View Full Version : Adobe 5 READER (godammit, READER!!) is S-ICE hostile


aimless
June 18th, 2001, 09:37
Install Acrobat Reader 4
Open a .pdf file
Assume ICE is in background
No Problem

Install Acrobat Reader 5
Open a .pdf file
Assume ICE is in background
DOES NOT OPEN.

CTRL+ALT+DEL does NOT show the process. Is this paranoid? Or am I just going crazy.

Me? I have Win98/SE (yeah!)

Leads anyone?

rickz
June 18th, 2001, 18:59
same for me on a win2k installation.

madmax
June 18th, 2001, 21:21
Its not so much Adobe, but rather the InterTrust plug-in with filename DOCBOX.API...It checks for sice using IDT method and CreateFileA/SICE, so you need to either use FrogSICE, Icedumps /protect feature, or better yet modify your winice.exe and other files, as was done in the old days =) I recommend this, as more and more programs are using anti-debug stuff, and frogsice/icedump are nice but not perfect! Anyways, to get around the IDT check, i patched DOCBOX.API at offset 0x34A65 to change jz ==> JMP
I assume u can handle that! Have fun

madmax!

Russ
June 18th, 2001, 21:45
This is a paste from Acrobat's readme (C:\Program Files\Adobe\Acrobat 5.0\Reader\ReadMe.html).

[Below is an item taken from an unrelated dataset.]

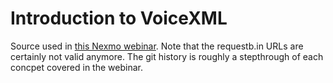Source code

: # Introduction to VoiceXML

Source used in [this Nexmo webinar][video]. Note that the requestb.in URLs are certainly not valid anymore. The git history is roughly a stepthrough of each concpet covered in the webinar.
 
[video]:https://vimeo.com/122712103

"Debugging with Acrobat Reader 5.0
If you need to use a debugger while Acrobat Reader 5.0 is running, to enable debugging remove the InterTrust directory and DocBox.api plug-in contained within it from the Acrobat 5.0/Reader/Plug_ins directory. [416341]"
That's to easy.

017F:37034A59 668B5144 MOV DX,[ECX+44] ;IDT read at interrupt 11?
017F:37034A5D 6681F20005 XOR DX,0500 ;8500 XOR 0500 = 8000
017F:37034A62 F6C61F TEST DH,1F ;10000000 (80) AND 00011111(1F) = 00000000 ZF = 1
017F:37034A65 7505 JNZ 37034A6C
017F:37034A67 B801000000 MOV EAX,00000001
017F:37034A6C 3BC7 CMP EAX,EDI

Just change your IDT+44 to something besides 0085 (mine is 008E with sice unloaded). There are two more cheesy meltice tricks that I'll let you find (or use FrogsICE).

Or just do what madmax said. I see he beat me to the post.